--- Records provided Enclosed Below ---

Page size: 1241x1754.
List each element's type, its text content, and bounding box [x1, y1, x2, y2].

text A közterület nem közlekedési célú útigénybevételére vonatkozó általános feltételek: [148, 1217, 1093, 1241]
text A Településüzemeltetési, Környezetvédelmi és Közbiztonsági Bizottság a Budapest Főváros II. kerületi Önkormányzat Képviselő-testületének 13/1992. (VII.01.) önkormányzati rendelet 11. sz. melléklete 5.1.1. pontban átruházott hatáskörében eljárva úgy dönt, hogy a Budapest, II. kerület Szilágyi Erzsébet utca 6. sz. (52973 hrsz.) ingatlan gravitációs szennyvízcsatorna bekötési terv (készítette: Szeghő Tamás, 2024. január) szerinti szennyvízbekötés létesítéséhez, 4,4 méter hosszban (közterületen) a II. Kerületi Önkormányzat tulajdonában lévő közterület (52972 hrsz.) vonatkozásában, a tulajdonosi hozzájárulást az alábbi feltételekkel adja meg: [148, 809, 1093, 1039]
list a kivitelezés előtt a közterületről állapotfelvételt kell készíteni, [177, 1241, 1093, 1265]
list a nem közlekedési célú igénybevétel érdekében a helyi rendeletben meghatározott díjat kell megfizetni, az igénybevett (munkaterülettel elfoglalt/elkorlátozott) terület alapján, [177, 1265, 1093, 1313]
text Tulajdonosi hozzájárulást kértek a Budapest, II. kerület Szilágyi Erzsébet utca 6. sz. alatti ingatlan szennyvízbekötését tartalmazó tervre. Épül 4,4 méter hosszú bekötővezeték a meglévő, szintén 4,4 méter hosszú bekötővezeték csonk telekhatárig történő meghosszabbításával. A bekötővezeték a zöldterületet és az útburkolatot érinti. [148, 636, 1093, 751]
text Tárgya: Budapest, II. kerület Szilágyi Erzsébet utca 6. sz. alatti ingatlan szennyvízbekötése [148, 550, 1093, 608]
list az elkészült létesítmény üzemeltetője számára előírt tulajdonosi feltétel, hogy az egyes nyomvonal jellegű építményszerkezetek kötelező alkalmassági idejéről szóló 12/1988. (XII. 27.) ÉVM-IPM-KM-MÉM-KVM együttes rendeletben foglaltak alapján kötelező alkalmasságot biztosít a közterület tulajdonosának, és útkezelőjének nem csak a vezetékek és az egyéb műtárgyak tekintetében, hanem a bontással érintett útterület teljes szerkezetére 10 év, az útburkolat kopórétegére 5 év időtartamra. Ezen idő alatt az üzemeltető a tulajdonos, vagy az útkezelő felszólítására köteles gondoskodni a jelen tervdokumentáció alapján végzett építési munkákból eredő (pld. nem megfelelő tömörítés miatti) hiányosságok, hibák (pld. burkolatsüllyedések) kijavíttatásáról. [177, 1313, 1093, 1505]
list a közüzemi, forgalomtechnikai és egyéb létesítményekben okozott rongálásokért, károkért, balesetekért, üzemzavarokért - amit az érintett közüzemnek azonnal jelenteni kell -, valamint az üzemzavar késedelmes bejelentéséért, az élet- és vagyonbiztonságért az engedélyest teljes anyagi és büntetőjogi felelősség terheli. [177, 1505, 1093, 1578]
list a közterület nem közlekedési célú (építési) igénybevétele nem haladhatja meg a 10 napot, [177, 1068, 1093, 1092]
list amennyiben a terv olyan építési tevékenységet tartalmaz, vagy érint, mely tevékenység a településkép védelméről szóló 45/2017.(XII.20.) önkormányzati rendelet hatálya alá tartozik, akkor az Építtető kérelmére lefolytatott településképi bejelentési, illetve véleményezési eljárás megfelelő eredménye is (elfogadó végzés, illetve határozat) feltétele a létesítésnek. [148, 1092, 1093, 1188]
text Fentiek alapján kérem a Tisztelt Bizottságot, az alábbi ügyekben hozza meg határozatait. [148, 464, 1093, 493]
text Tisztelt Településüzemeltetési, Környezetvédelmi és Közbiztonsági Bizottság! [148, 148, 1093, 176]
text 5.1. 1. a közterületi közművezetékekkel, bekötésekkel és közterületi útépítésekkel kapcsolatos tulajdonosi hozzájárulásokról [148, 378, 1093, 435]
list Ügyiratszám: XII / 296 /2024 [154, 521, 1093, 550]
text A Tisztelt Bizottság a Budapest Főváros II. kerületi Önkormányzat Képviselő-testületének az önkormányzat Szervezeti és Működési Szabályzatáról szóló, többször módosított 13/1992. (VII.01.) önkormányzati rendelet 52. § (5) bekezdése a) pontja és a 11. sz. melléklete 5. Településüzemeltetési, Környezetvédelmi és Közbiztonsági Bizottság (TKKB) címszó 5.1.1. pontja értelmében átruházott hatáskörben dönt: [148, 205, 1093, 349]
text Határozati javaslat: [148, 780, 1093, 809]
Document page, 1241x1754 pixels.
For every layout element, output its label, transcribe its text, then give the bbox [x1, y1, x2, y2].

--- End of Enclosed Records provided ---

**What you are asked to do**: Your response must consist of every line above, reproduced exactly.

**Result**:
Page size: 1241x1754.
List each element's type, its text content, and bounding box [x1, y1, x2, y2].

text A közterület nem közlekedési célú útigénybevételére vonatkozó általános feltételek: [148, 1217, 1093, 1241]
text A Településüzemeltetési, Környezetvédelmi és Közbiztonsági Bizottság a Budapest Főváros II. kerületi Önkormányzat Képviselő-testületének 13/1992. (VII.01.) önkormányzati rendelet 11. sz. melléklete 5.1.1. pontban átruházott hatáskörében eljárva úgy dönt, hogy a Budapest, II. kerület Szilágyi Erzsébet utca 6. sz. (52973 hrsz.) ingatlan gravitációs szennyvízcsatorna bekötési terv (készítette: Szeghő Tamás, 2024. január) szerinti szennyvízbekötés létesítéséhez, 4,4 méter hosszban (közterületen) a II. Kerületi Önkormányzat tulajdonában lévő közterület (52972 hrsz.) vonatkozásában, a tulajdonosi hozzájárulást az alábbi feltételekkel adja meg: [148, 809, 1093, 1039]
list a kivitelezés előtt a közterületről állapotfelvételt kell készíteni, [177, 1241, 1093, 1265]
list a nem közlekedési célú igénybevétel érdekében a helyi rendeletben meghatározott díjat kell megfizetni, az igénybevett (munkaterülettel elfoglalt/elkorlátozott) terület alapján, [177, 1265, 1093, 1313]
text Tulajdonosi hozzájárulást kértek a Budapest, II. kerület Szilágyi Erzsébet utca 6. sz. alatti ingatlan szennyvízbekötését tartalmazó tervre. Épül 4,4 méter hosszú bekötővezeték a meglévő, szintén 4,4 méter hosszú bekötővezeték csonk telekhatárig történő meghosszabbításával. A bekötővezeték a zöldterületet és az útburkolatot érinti. [148, 636, 1093, 751]
text Tárgya: Budapest, II. kerület Szilágyi Erzsébet utca 6. sz. alatti ingatlan szennyvízbekötése [148, 550, 1093, 608]
list az elkészült létesítmény üzemeltetője számára előírt tulajdonosi feltétel, hogy az egyes nyomvonal jellegű építményszerkezetek kötelező alkalmassági idejéről szóló 12/1988. (XII. 27.) ÉVM-IPM-KM-MÉM-KVM együttes rendeletben foglaltak alapján kötelező alkalmasságot biztosít a közterület tulajdonosának, és útkezelőjének nem csak a vezetékek és az egyéb műtárgyak tekintetében, hanem a bontással érintett útterület teljes szerkezetére 10 év, az útburkolat kopórétegére 5 év időtartamra. Ezen idő alatt az üzemeltető a tulajdonos, vagy az útkezelő felszólítására köteles gondoskodni a jelen tervdokumentáció alapján végzett építési munkákból eredő (pld. nem megfelelő tömörítés miatti) hiányosságok, hibák (pld. burkolatsüllyedések) kijavíttatásáról. [177, 1313, 1093, 1505]
list a közüzemi, forgalomtechnikai és egyéb létesítményekben okozott rongálásokért, károkért, balesetekért, üzemzavarokért - amit az érintett közüzemnek azonnal jelenteni kell -, valamint az üzemzavar késedelmes bejelentéséért, az élet- és vagyonbiztonságért az engedélyest teljes anyagi és büntetőjogi felelősség terheli. [177, 1505, 1093, 1578]
list a közterület nem közlekedési célú (építési) igénybevétele nem haladhatja meg a 10 napot, [177, 1068, 1093, 1092]
list amennyiben a terv olyan építési tevékenységet tartalmaz, vagy érint, mely tevékenység a településkép védelméről szóló 45/2017.(XII.20.) önkormányzati rendelet hatálya alá tartozik, akkor az Építtető kérelmére lefolytatott településképi bejelentési, illetve véleményezési eljárás megfelelő eredménye is (elfogadó végzés, illetve határozat) feltétele a létesítésnek. [148, 1092, 1093, 1188]
text Fentiek alapján kérem a Tisztelt Bizottságot, az alábbi ügyekben hozza meg határozatait. [148, 464, 1093, 493]
text Tisztelt Településüzemeltetési, Környezetvédelmi és Közbiztonsági Bizottság! [148, 148, 1093, 176]
text 5.1. 1. a közterületi közművezetékekkel, bekötésekkel és közterületi útépítésekkel kapcsolatos tulajdonosi hozzájárulásokról [148, 378, 1093, 435]
list Ügyiratszám: XII / 296 /2024 [154, 521, 1093, 550]
text A Tisztelt Bizottság a Budapest Főváros II. kerületi Önkormányzat Képviselő-testületének az önkormányzat Szervezeti és Működési Szabályzatáról szóló, többször módosított 13/1992. (VII.01.) önkormányzati rendelet 52. § (5) bekezdése a) pontja és a 11. sz. melléklete 5. Településüzemeltetési, Környezetvédelmi és Közbiztonsági Bizottság (TKKB) címszó 5.1.1. pontja értelmében átruházott hatáskörben dönt: [148, 205, 1093, 349]
text Határozati javaslat: [148, 780, 1093, 809]
Document page, 1241x1754 pixels.
For every layout element, output its label, transcribe its text, then give the bbox [x1, y1, x2, y2].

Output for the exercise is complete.